Both our baseline and SemiTC+ trained using 124(123) labeled images outperformed Dai et al. [3] and Novikov et al. [8] in segmentation of all structures (without post-processing as well). Both methods performed similarly to the method of Frid-Adar et al. [4], with the heart segmentation being slightly worse and clavicle segmentation being slightly better. (Note that the network of Frid-Adar et al. [4] benefited from pre-training on ImageNet.) We reached human-level performance in lung and heart segmentation and approached it closely in clavicle segmentation, unlike all other methods, which had a larger gap between their performance and the observers’ for clavicle segmentation.
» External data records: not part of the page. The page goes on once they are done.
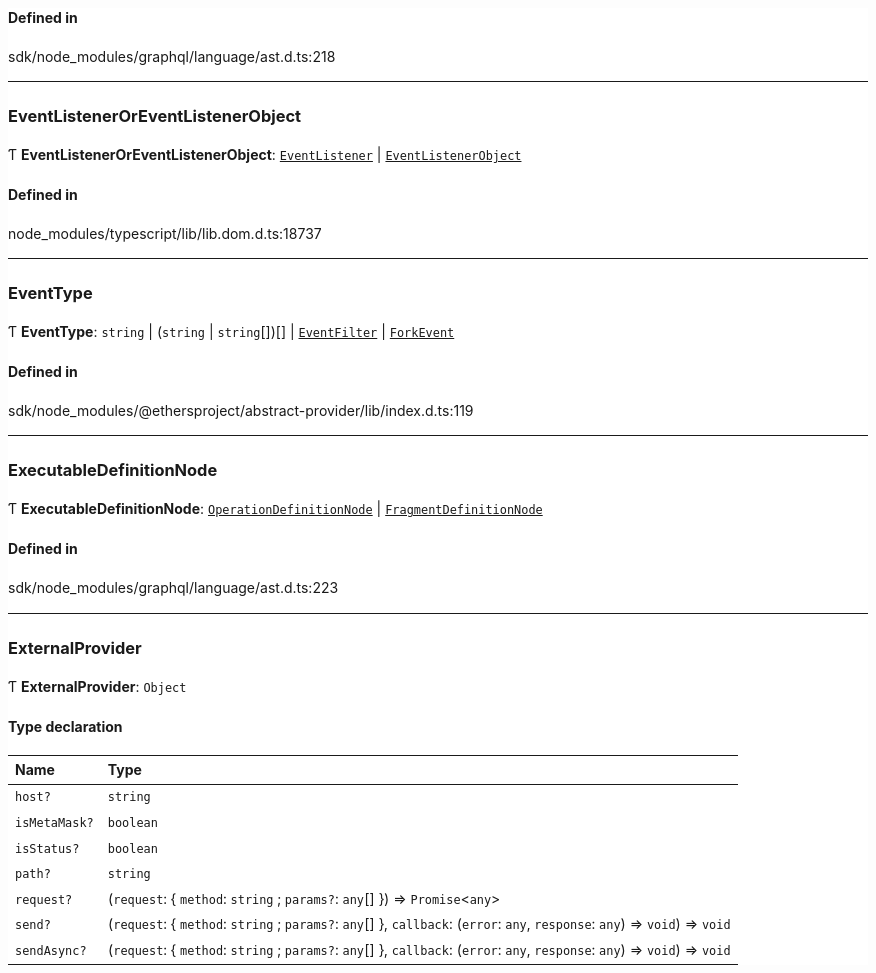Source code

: #### Defined in

sdk/node_modules/graphql/language/ast.d.ts:218

___

### EventListenerOrEventListenerObject

Ƭ **EventListenerOrEventListenerObject**: [`EventListener`](../interfaces/akashaproject_awf_sdk._internal_.EventListener.md) \| [`EventListenerObject`](../interfaces/akashaproject_awf_sdk._internal_.EventListenerObject.md)

#### Defined in

node_modules/typescript/lib/lib.dom.d.ts:18737

___

### EventType

Ƭ **EventType**: `string` \| (`string` \| `string`[])[] \| [`EventFilter`](../interfaces/akashaproject_awf_sdk._internal_.EventFilter.md) \| [`ForkEvent`](../classes/akashaproject_awf_sdk._internal_.ForkEvent.md)

#### Defined in

sdk/node_modules/@ethersproject/abstract-provider/lib/index.d.ts:119

___

### ExecutableDefinitionNode

Ƭ **ExecutableDefinitionNode**: [`OperationDefinitionNode`](../interfaces/akashaproject_awf_sdk._internal_.OperationDefinitionNode.md) \| [`FragmentDefinitionNode`](../interfaces/akashaproject_awf_sdk._internal_.FragmentDefinitionNode.md)

#### Defined in

sdk/node_modules/graphql/language/ast.d.ts:223

___

### ExternalProvider

Ƭ **ExternalProvider**: `Object`

#### Type declaration

| Name | Type |
| :------ | :------ |
| `host?` | `string` |
| `isMetaMask?` | `boolean` |
| `isStatus?` | `boolean` |
| `path?` | `string` |
| `request?` | (`request`: { `method`: `string` ; `params?`: `any`[]  }) => `Promise`<`any`\> |
| `send?` | (`request`: { `method`: `string` ; `params?`: `any`[]  }, `callback`: (`error`: `any`, `response`: `any`) => `void`) => `void` |
| `sendAsync?` | (`request`: { `method`: `string` ; `params?`: `any`[]  }, `callback`: (`error`: `any`, `response`: `any`) => `void`) => `void` |
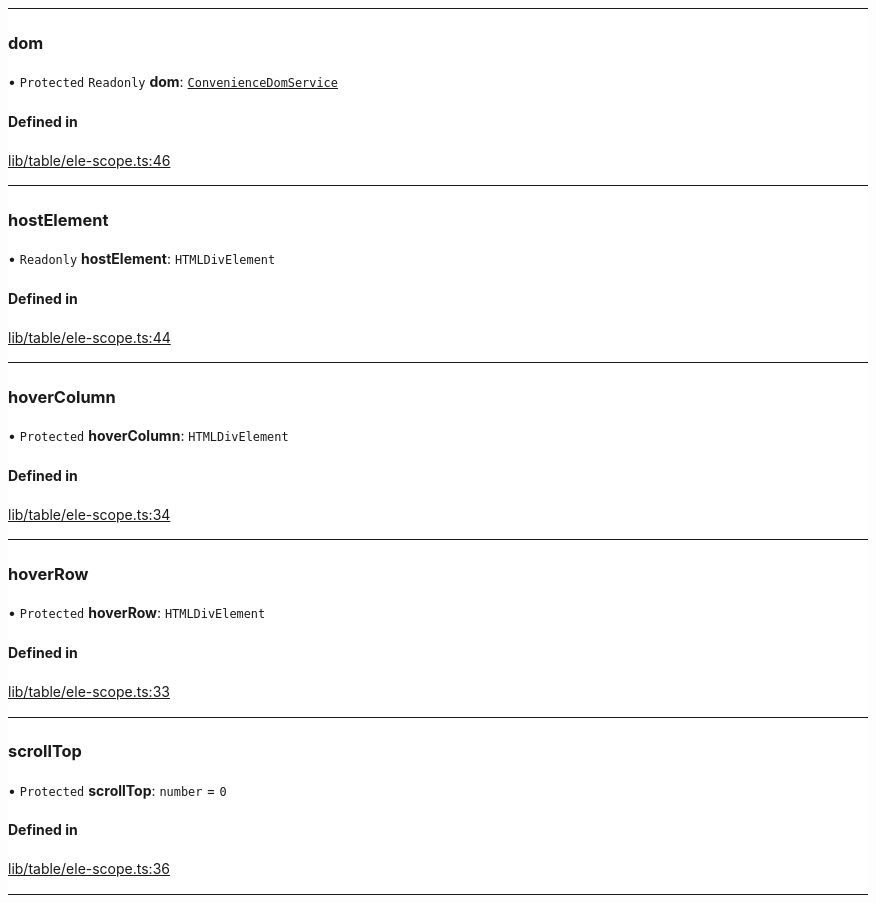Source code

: ___

### dom

• `Protected` `Readonly` **dom**: [`ConvenienceDomService`](ConvenienceDomService.md)

#### Defined in

[lib/table/ele-scope.ts:46](https://github.com/guiexperttable/ge-table/blob/65d38fc/libs/table/src/lib/table/ele-scope.ts#L46)

___

### hostElement

• `Readonly` **hostElement**: `HTMLDivElement`

#### Defined in

[lib/table/ele-scope.ts:44](https://github.com/guiexperttable/ge-table/blob/65d38fc/libs/table/src/lib/table/ele-scope.ts#L44)

___

### hoverColumn

• `Protected` **hoverColumn**: `HTMLDivElement`

#### Defined in

[lib/table/ele-scope.ts:34](https://github.com/guiexperttable/ge-table/blob/65d38fc/libs/table/src/lib/table/ele-scope.ts#L34)

___

### hoverRow

• `Protected` **hoverRow**: `HTMLDivElement`

#### Defined in

[lib/table/ele-scope.ts:33](https://github.com/guiexperttable/ge-table/blob/65d38fc/libs/table/src/lib/table/ele-scope.ts#L33)

___

### scrollTop

• `Protected` **scrollTop**: `number` = `0`

#### Defined in

[lib/table/ele-scope.ts:36](https://github.com/guiexperttable/ge-table/blob/65d38fc/libs/table/src/lib/table/ele-scope.ts#L36)

___

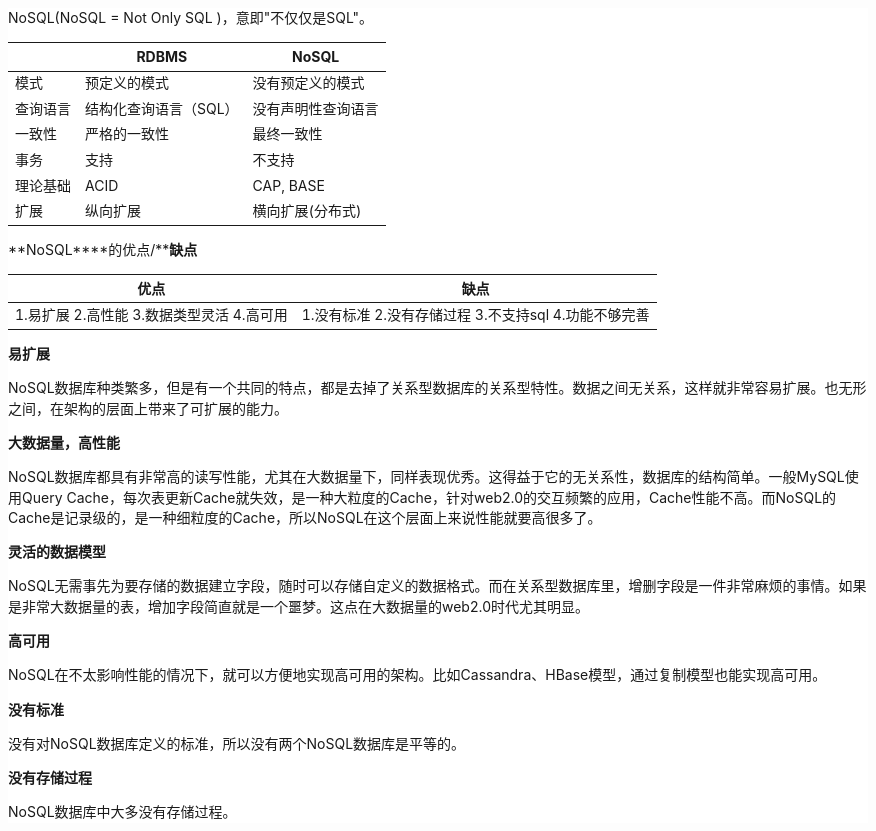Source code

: NoSQL(NoSQL = Not Only SQL )，意即"不仅仅是SQL"。

|          | RDBMS                 | NoSQL              |
| -------- | --------------------- | ------------------ |
| 模式     | 预定义的模式          | 没有预定义的模式   |
| 查询语言 | 结构化查询语言（SQL） | 没有声明性查询语言 |
| 一致性   | 严格的一致性          | 最终一致性         |
| 事务     | 支持                  | 不支持             |
| 理论基础 | ACID                  | CAP, BASE          |
| 扩展     | 纵向扩展              | 横向扩展(分布式)   |

 

 

**NoSQL****的优点/****缺点**

| 优点                                         | 缺点                                                    |
| -------------------------------------------- | ------------------------------------------------------- |
| 1.易扩展  2.高性能  3.数据类型灵活  4.高可用 | 1.没有标准  2.没有存储过程  3.不支持sql  4.功能不够完善 |

 

**易扩展**

NoSQL数据库种类繁多，但是有一个共同的特点，都是去掉了关系型数据库的关系型特性。数据之间无关系，这样就非常容易扩展。也无形之间，在架构的层面上带来了可扩展的能力。

 

**大数据量，高性能**

NoSQL数据库都具有非常高的读写性能，尤其在大数据量下，同样表现优秀。这得益于它的无关系性，数据库的结构简单。一般MySQL使用Query Cache，每次表更新Cache就失效，是一种大粒度的Cache，针对web2.0的交互频繁的应用，Cache性能不高。而NoSQL的Cache是记录级的，是一种细粒度的Cache，所以NoSQL在这个层面上来说性能就要高很多了。

 

**灵活的数据模型**

NoSQL无需事先为要存储的数据建立字段，随时可以存储自定义的数据格式。而在关系型数据库里，增删字段是一件非常麻烦的事情。如果是非常大数据量的表，增加字段简直就是一个噩梦。这点在大数据量的web2.0时代尤其明显。

 

**高可用**

NoSQL在不太影响性能的情况下，就可以方便地实现高可用的架构。比如Cassandra、HBase模型，通过复制模型也能实现高可用。

 

 

**没有标准**

没有对NoSQL数据库定义的标准，所以没有两个NoSQL数据库是平等的。

 

**没有存储过程**

NoSQL数据库中大多没有存储过程。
SemiTC+ trained only on 20 images (10 for training and 10 for validation) reached human-level performance in lung segmentation and was only slightly worse than the observers in heart segmentation (2.6% lower IOU). Its clavicle segmentation performance was substantially worse than human, but was only slightly worse than the automatic methods [4, 8] trained using the fully labeled dataset (2.6% and 2.2% lower IOU, respectively). This could not be achieved by purely supervised training with the small labeled set, which was substantially worse in segmentation of all structures.

5 Conclusion

We proposed a novel semi-supervised segmentation method that learns consistency under transformations. The evaluation on a public chest X-ray dataset showed that the proposed consistency regularization improved the segmentation performance both when all training data was labeled and when additional unlabeled data was used for training. We achieved the performance comparable to the state-of-the-art while using more than five times fewer labeled images.